§ Directions: Going line by line through the data below, how many lines contain the word "KORSCH"? Give only the number.

§ Input records:
------------
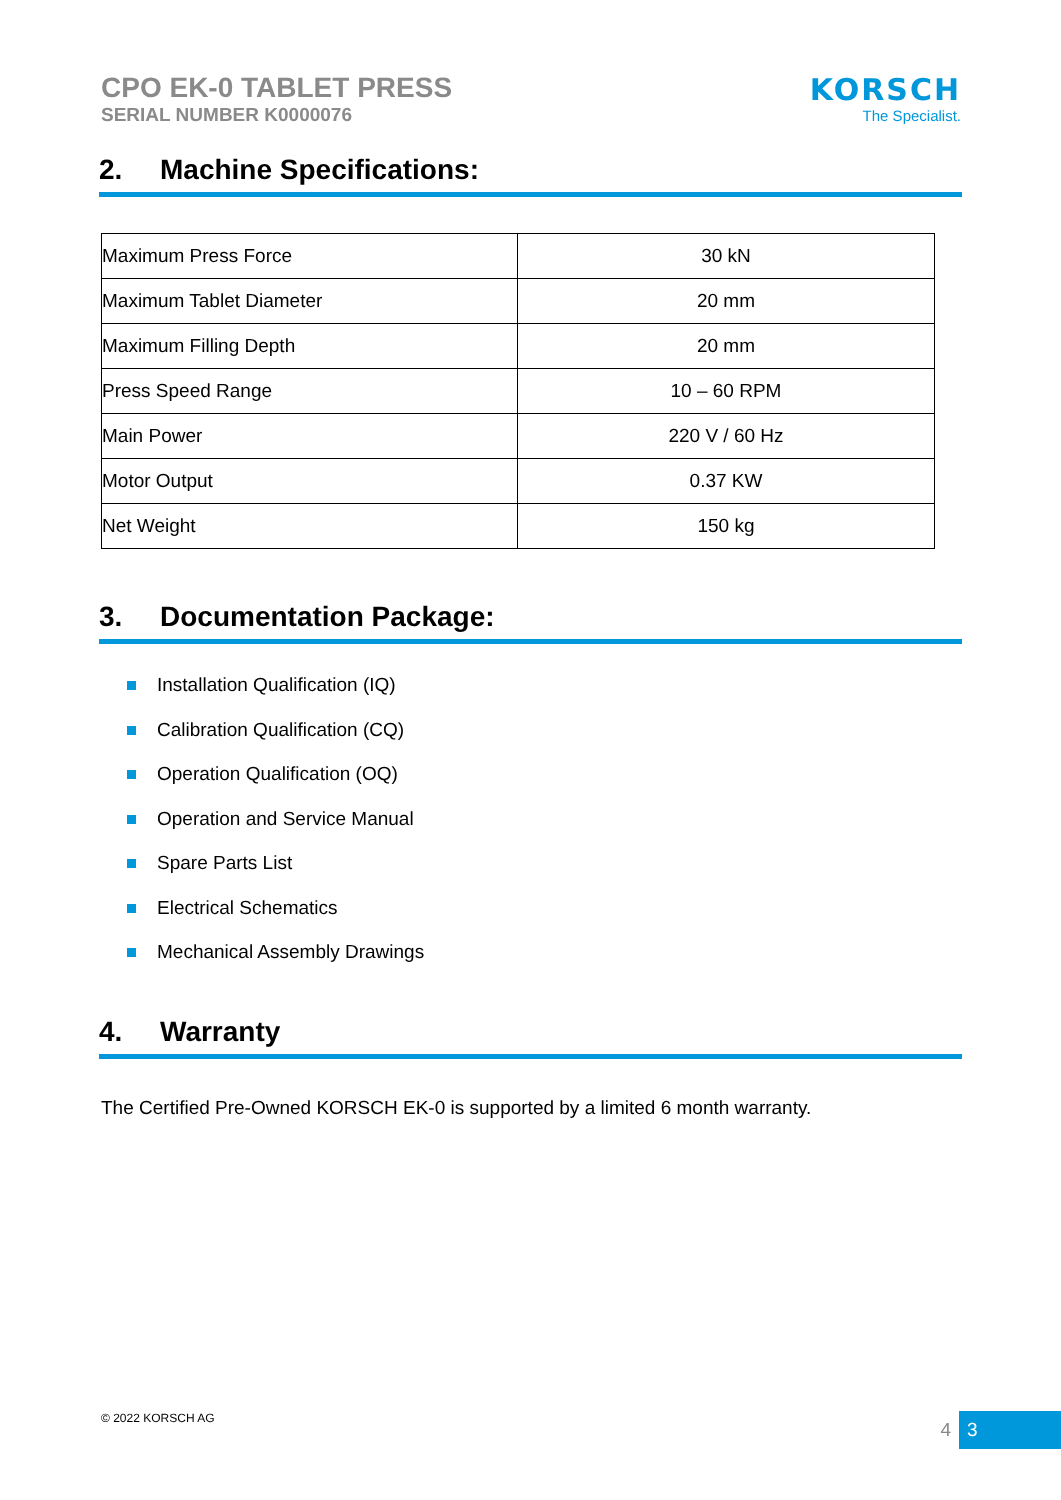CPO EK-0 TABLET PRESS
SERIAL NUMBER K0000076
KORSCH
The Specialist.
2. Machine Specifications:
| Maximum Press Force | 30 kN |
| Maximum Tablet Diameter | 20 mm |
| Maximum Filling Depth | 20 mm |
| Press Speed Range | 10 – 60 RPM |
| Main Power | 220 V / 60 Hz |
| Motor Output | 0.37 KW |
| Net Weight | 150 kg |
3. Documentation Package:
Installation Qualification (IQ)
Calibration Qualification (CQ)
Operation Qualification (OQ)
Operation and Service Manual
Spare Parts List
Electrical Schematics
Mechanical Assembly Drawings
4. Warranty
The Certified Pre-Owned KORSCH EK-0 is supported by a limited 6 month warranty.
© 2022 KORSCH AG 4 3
------------
§ Exercise output: 3